Migrating to ecFlow 5

Many operational servers at ECMWF have already been migrated to ecFlow version 5. Once ECMWF’s computing centre has moved to Bologna, only version 5 will be available. Fortunately, migration from ecFlow 4 to 5 is straightforward and mostly involves stopping the currently running server and then starting it up again using ecFlow 5. The migration page provides more details (https://confluence.ecmwf.int/display/ECFLOW/Migration+to+ecflow+5). It is important to note that only an ecFlowUI from version 5 can be used with a version 5 server due to the change in communication protocol. Also noteworthy is that although current versions of ecFlow are built with Python 2 and 3 support, once operational in Bologna only Python 3 will be supported.

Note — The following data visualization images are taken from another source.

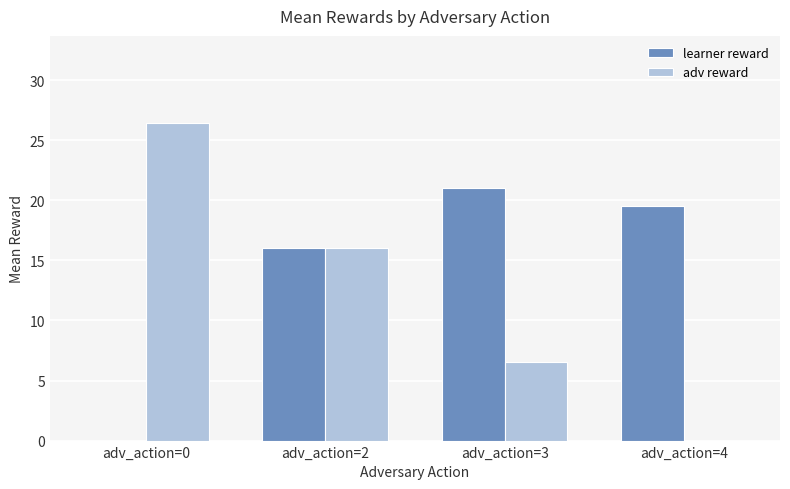

Which series has the largest total across all categories?

learner reward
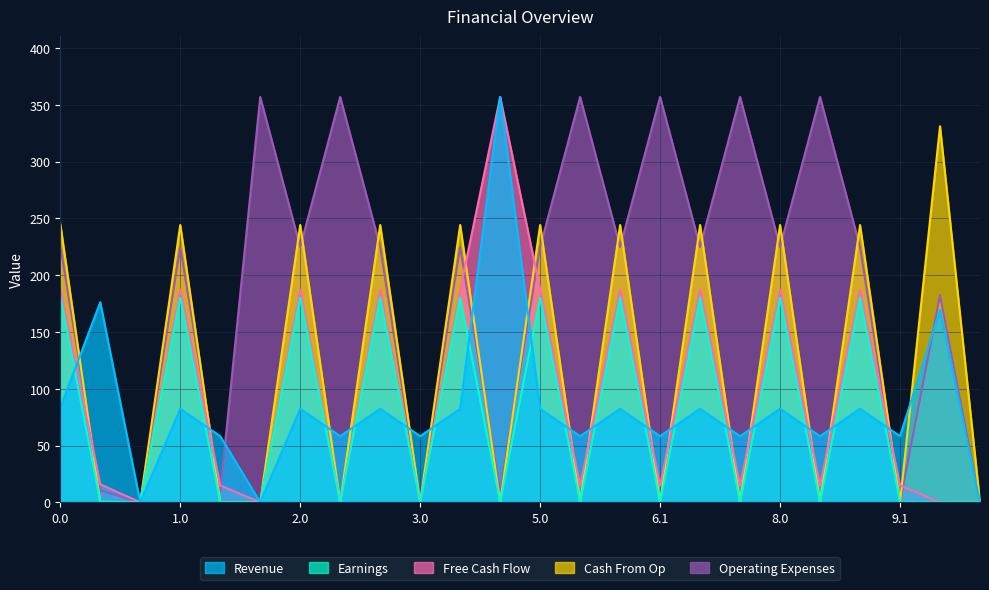

What are all the series names shown in the legend?

Revenue, Earnings, Free Cash Flow, Cash From Op, Operating Expenses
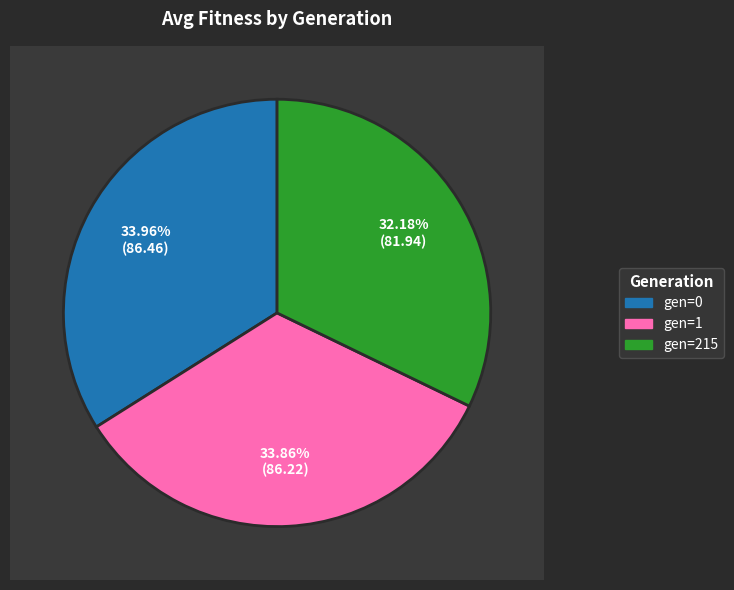

The gen=1 slice represents 34% of the pie. True or false?

True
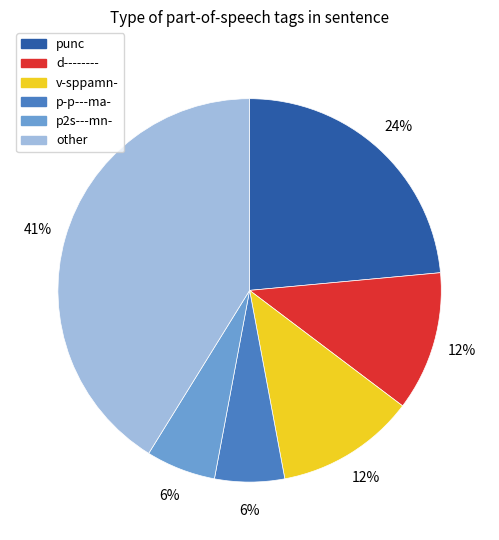

Is the sum of v-sppamn- and other greater than half?

Yes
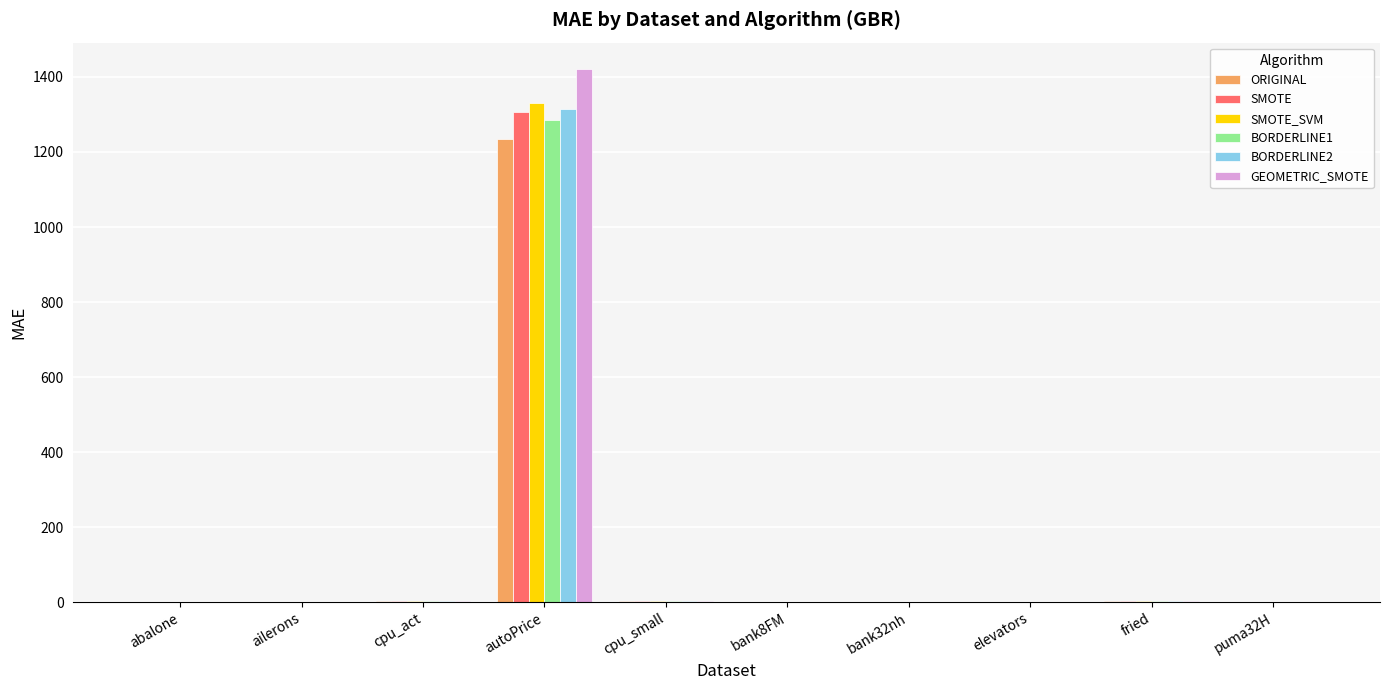

True or false: GEOMETRIC_SMOTE has a value of 0.0 at puma32H.

True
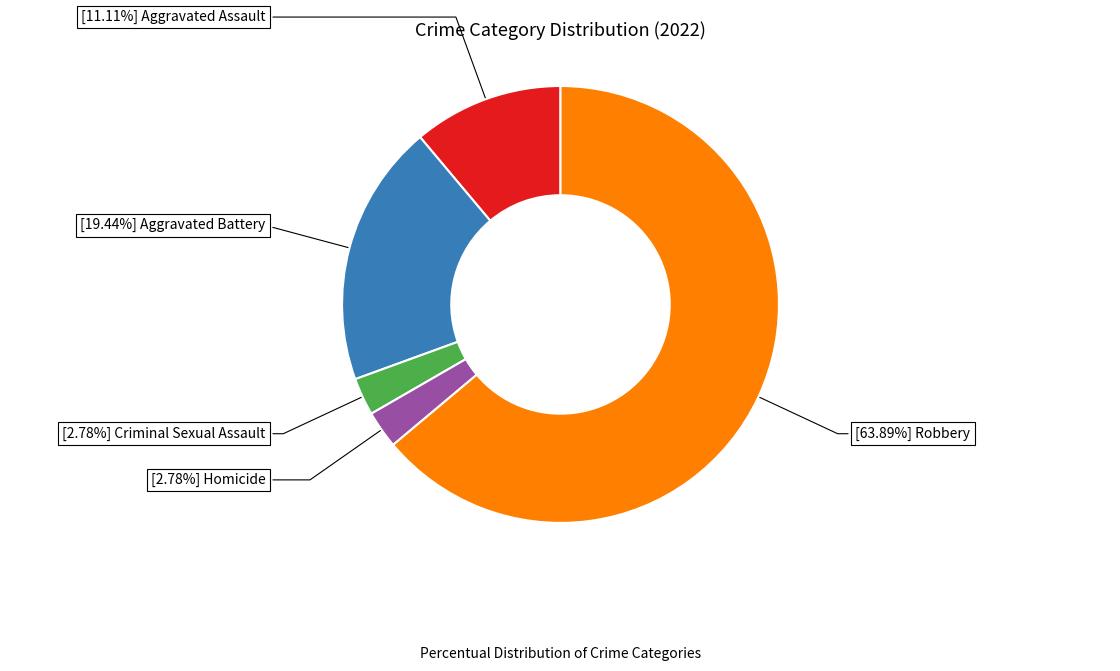

How many slices are in this pie chart?

5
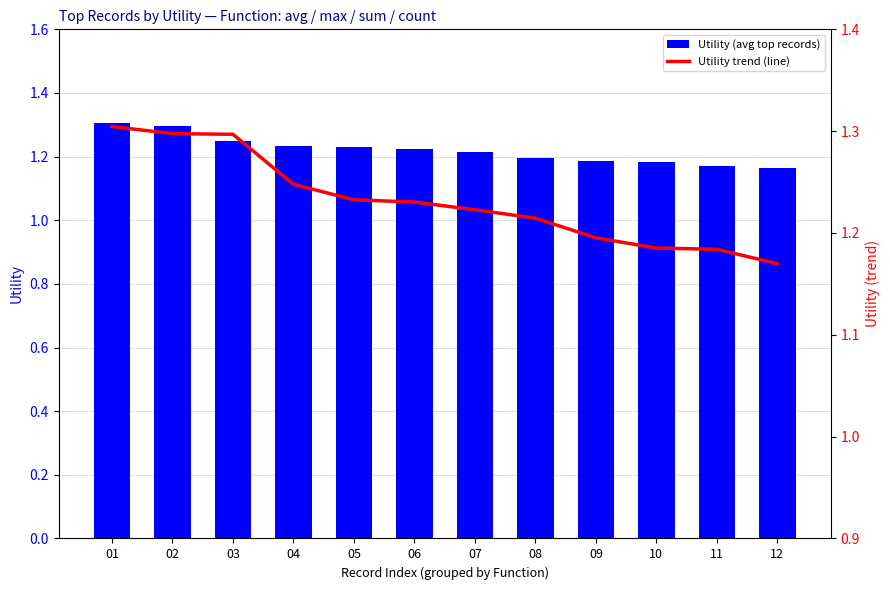

What is the greatest value displayed?

1.3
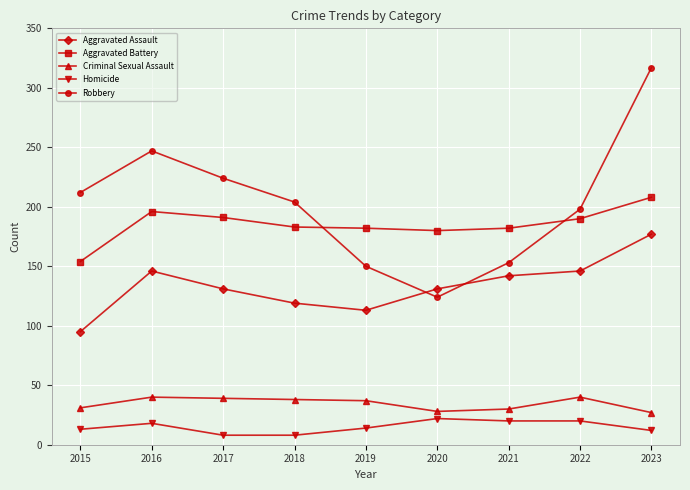

Is the value of Aggravated Battery at 2022 greater than the value of Homicide at 2023?

Yes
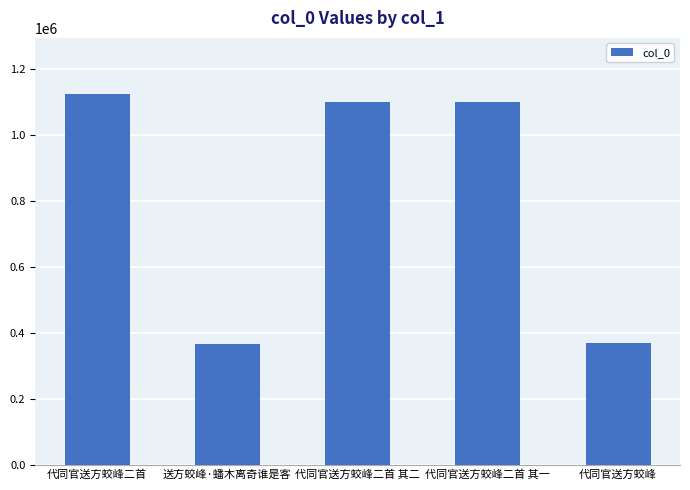

Which category has the highest value across all series?

代同官送方蛟峰二首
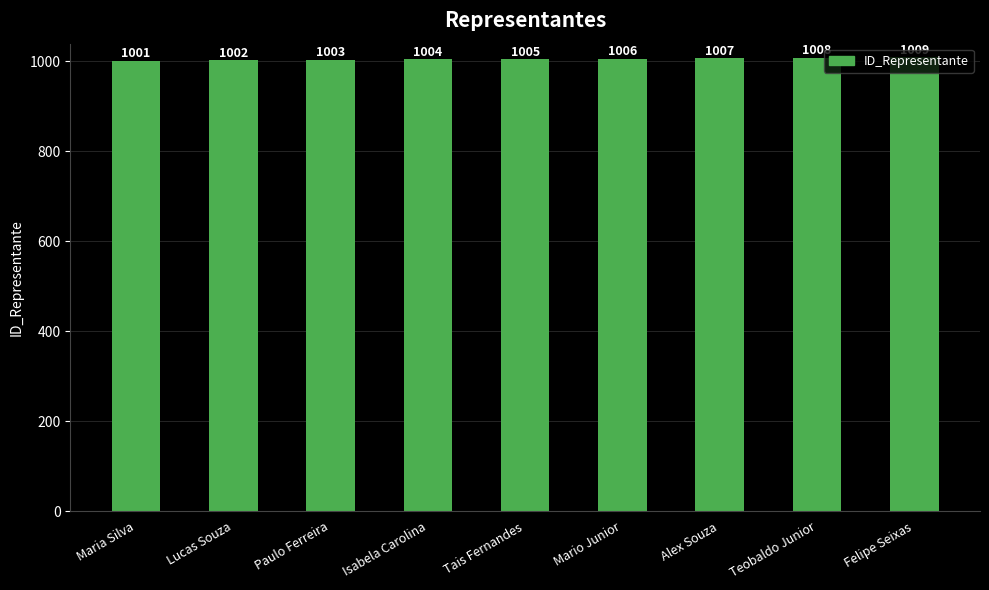

The value at Alex Souza is 1007. True or false?

True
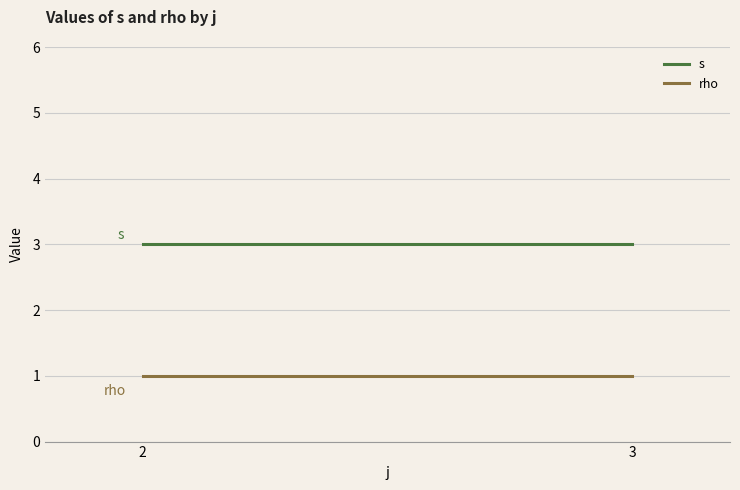

True or false: s has a value of 3 at 2.

True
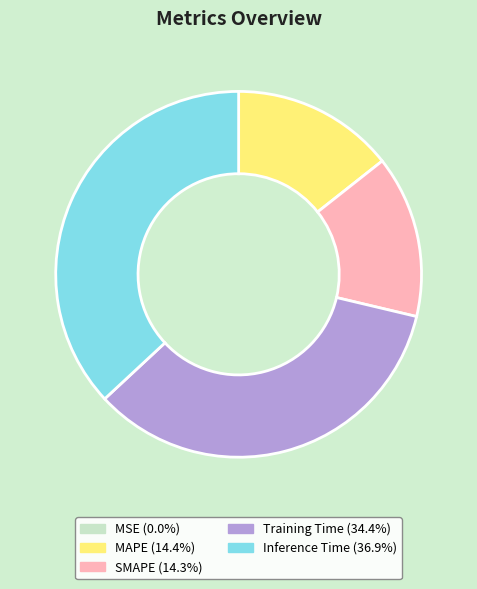

What is the largest slice in the pie chart?

Inference Time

It is therefore advisable to ensure that any suites are migrated as soon as possible in order to avoid any last-minute problems.

Availability

ecFlow is installed on all of ECMWF’s computing platforms, including the Member and Co-operating State server ecgate. If you plan to run an operational ecFlow server at ECMWF, please contact User Services, who will be glad to guide you on the best way to set it up. There are currently a default and a new version of ecFlow 5. To use either one of these, use the commands:

module load ecflow/5

module load ecflow/5new

For use external to ECMWF’s computing platforms, ecFlow is also available as a binary installation on the conda platform, available through the conda-forge channel with this command:

conda install ecflow -c conda-forge

The source is also available on github (https://github.com/ecmwf/ecflow) or as a tarball from the ecFlow Confluence pages (https://confluence.ecmwf.int/display/ECFLOW/).